In support of its motion for summary judgment, and to counter plaintiff’s averments that he was the only person on the second shift with a disability, and also the only one not offered an opportunity to transfer to a different position within the company when the shift was eliminated, defendant submitted the deposition testimony of Wendell Mead, its vice-president, as well as those of plaintiff and other employees. This testimony discloses that consolidation of the shifts was necessitated by external economic factors (see, Manning v Norton Co., 189 AD2d 971, 972), that the one remaining supervisory position was filled by the first-shift supervisor, who had many more years of experience and seniority than plaintiff, and that plaintiff was not qualified to perform the other available jobs, for he had not completed the required three-week training program.
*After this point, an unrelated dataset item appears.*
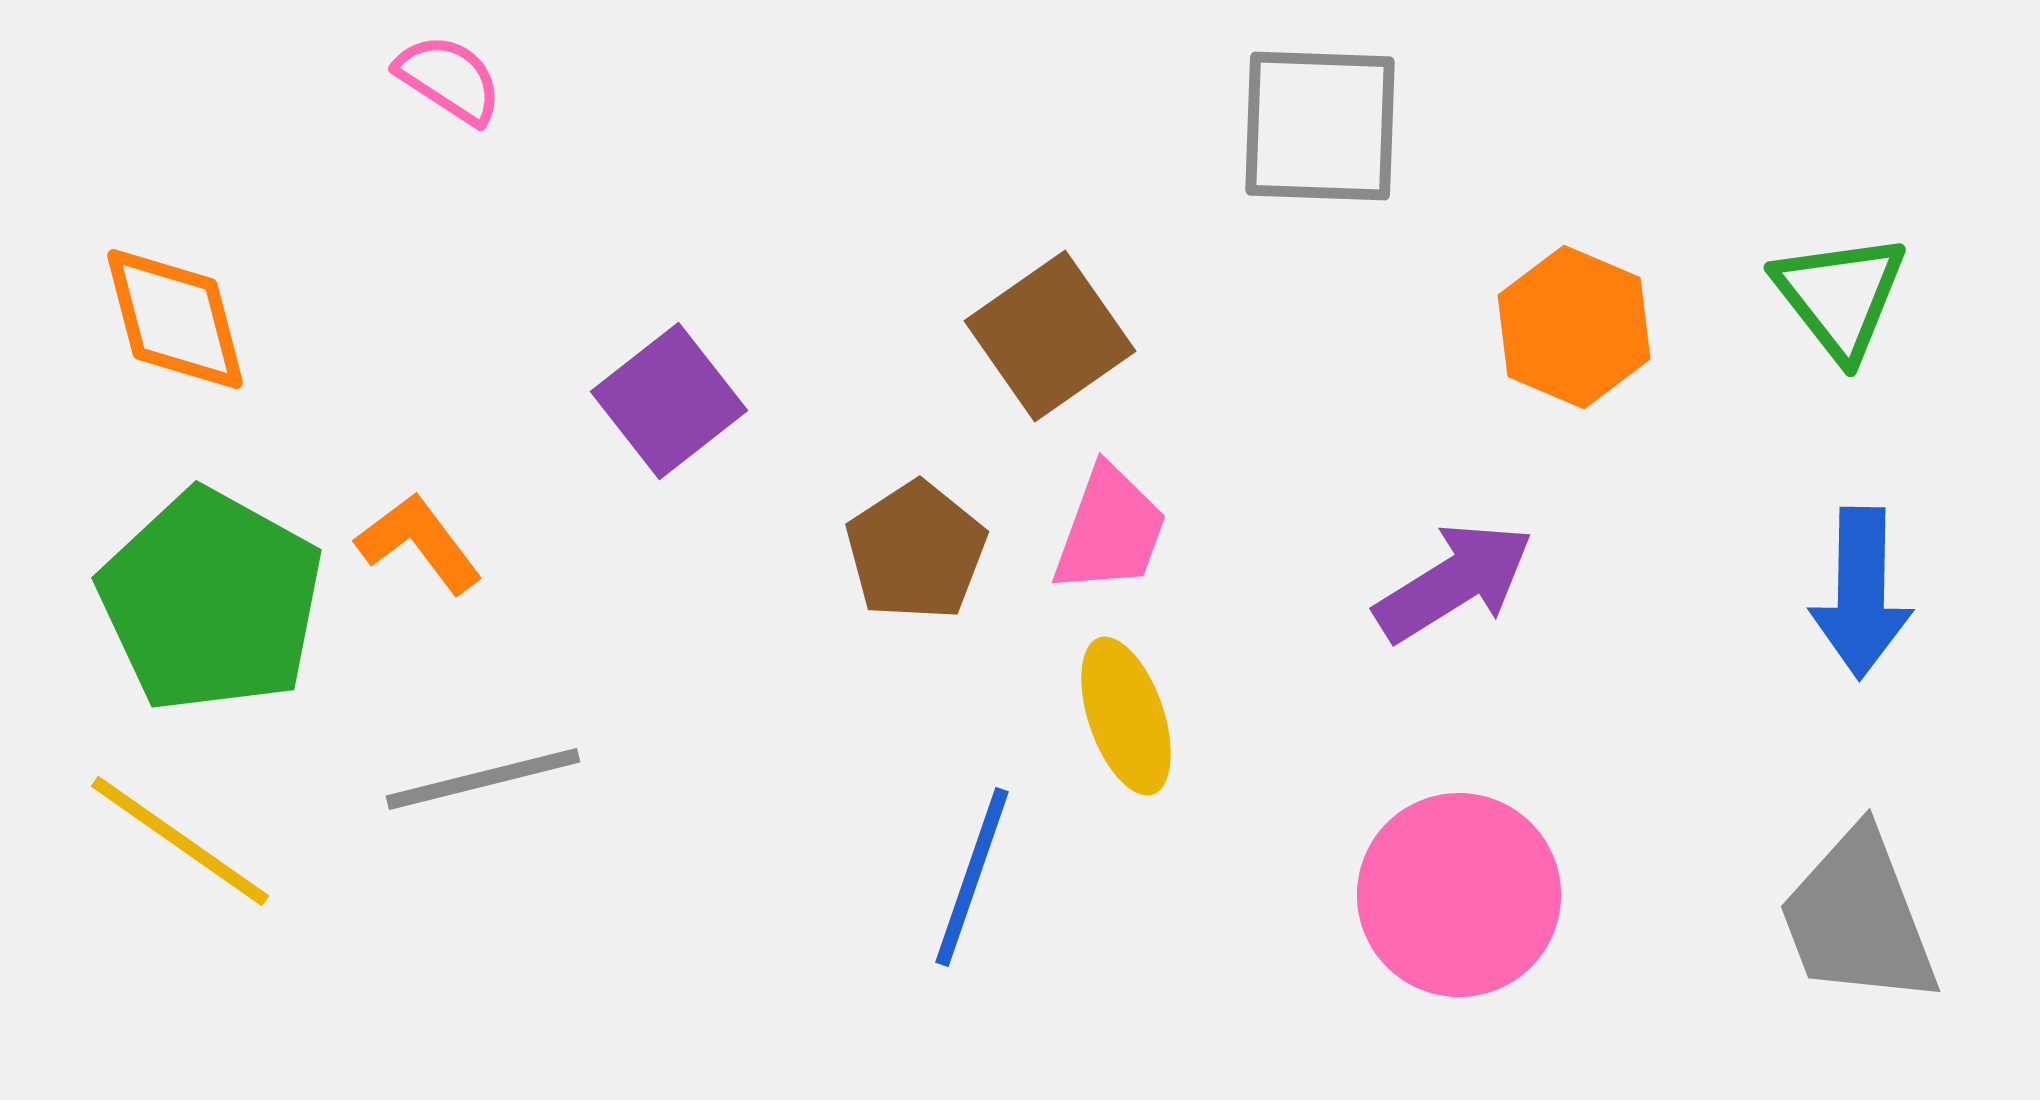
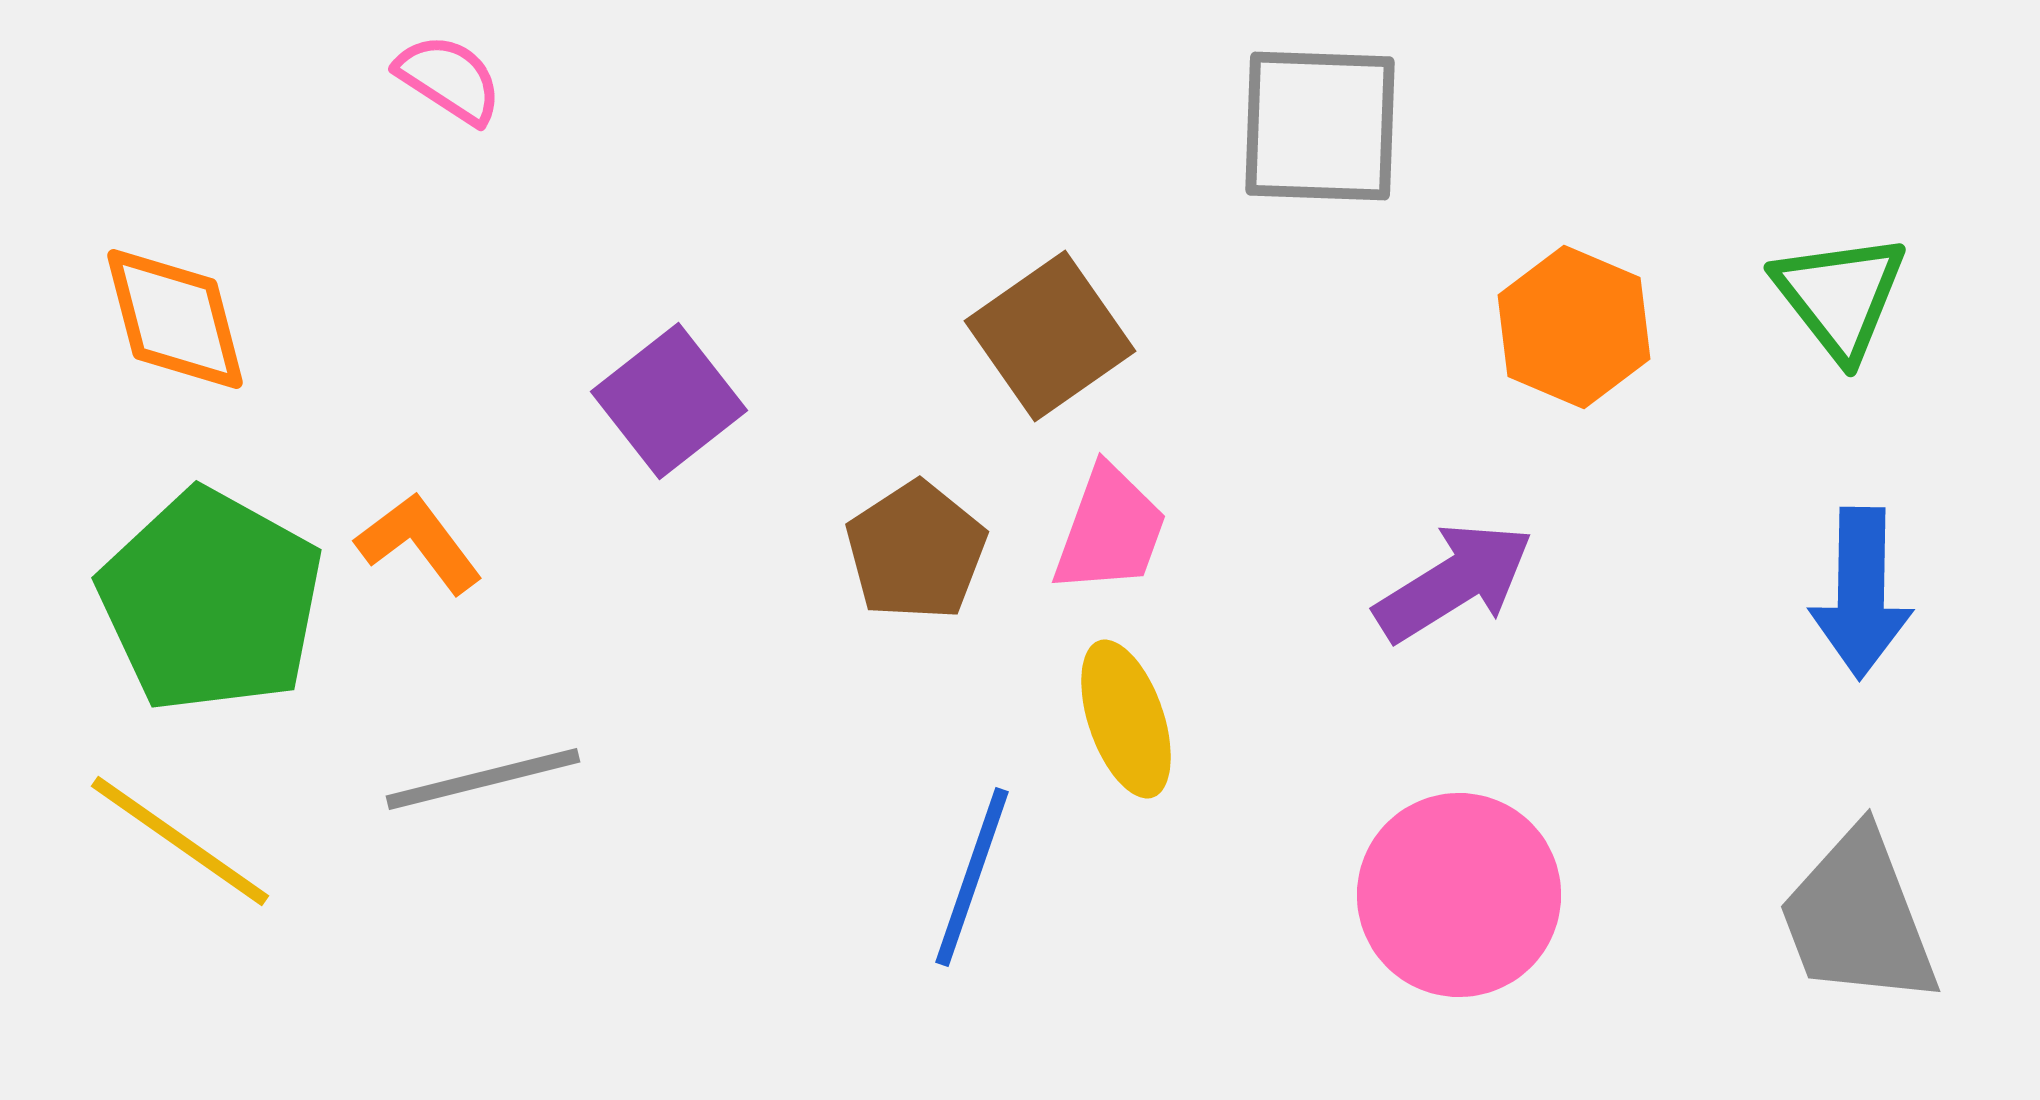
yellow ellipse: moved 3 px down
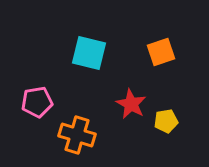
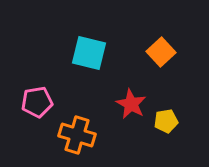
orange square: rotated 24 degrees counterclockwise
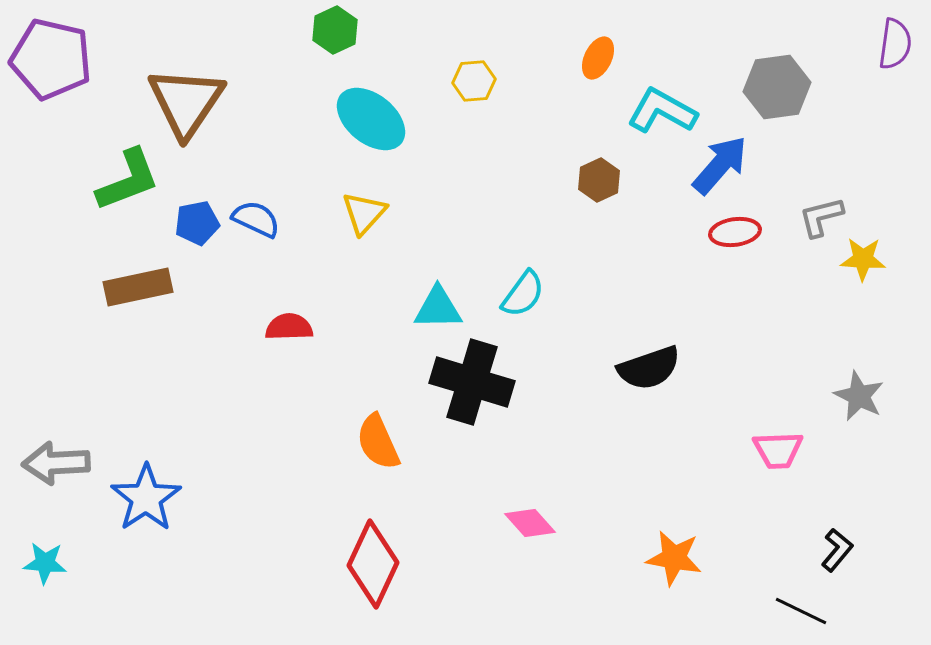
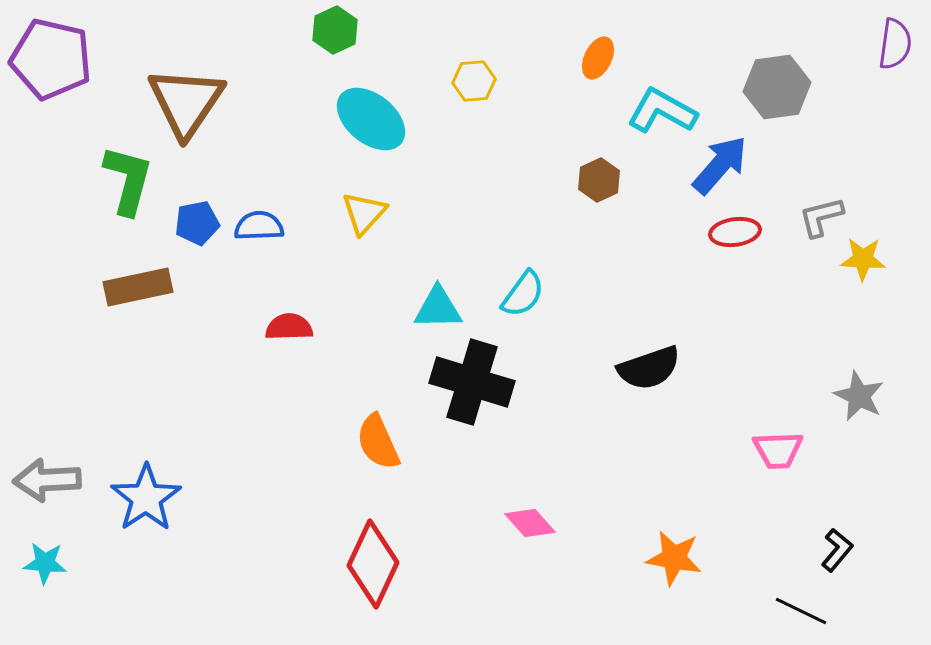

Defendant having shown that it had a facially valid, independent and nondiscriminatory reason for the questioned conduct, the burden shifted to plaintiff to raise a question of fact with respect to whether the claimed reason for his termination is, in reality, merely a pretext for illegal discrimination (see, Rabideau v Albany Med. Ctr. Hosp., 195 AD2d 923, 926; cf., Matter of Miller Brewing Co. v State Div. of Human Rights, 66 NY2d 937, 939). To that end, however, plaintiff proffers only conclusory allegations that he was qualified to perform direct line work, or could become able to do so with "minimal” training. Supreme Court rightly found that defendant’s refusal to provide that training—the need for which is totally unrelated to plaintiff’s disability—furnishes no basis for recovery, particularly where, as here, there is no indication that such training was offered to other, similarly situated employees (compare, Sogg v American Airlines, 193 AD2d 153, 159, Iv denied 83 NY2d 754, Iv dismissed 83 NY2d 846). Noteworthy in this regard is Mead’s uncontroverted testimony
*936that the first-shift supervisor’s prior request that she be "cross trained” had also been denied, for the same reasons as had plaintiffs request. In view of plaintiffs admission that he had not completed the pertinent training nor performed direct line work for any significant period of time, neither his unsubstantiated assertion that he was qualified to do so, nor the fact that defendant’s management had previously expressed concern generally about the high costs associated with its long-term disability plan, is sufficient to preclude summary judgment (see, Brown v General Elec. Co., 144 AD2d 746, 748; cf., loele v Alden Press, 145 AD2d 29, 36).
Mercure, J. P., Crew III, Peters and Spain, JJ., concur. Ordered that the order is affirmed, with costs.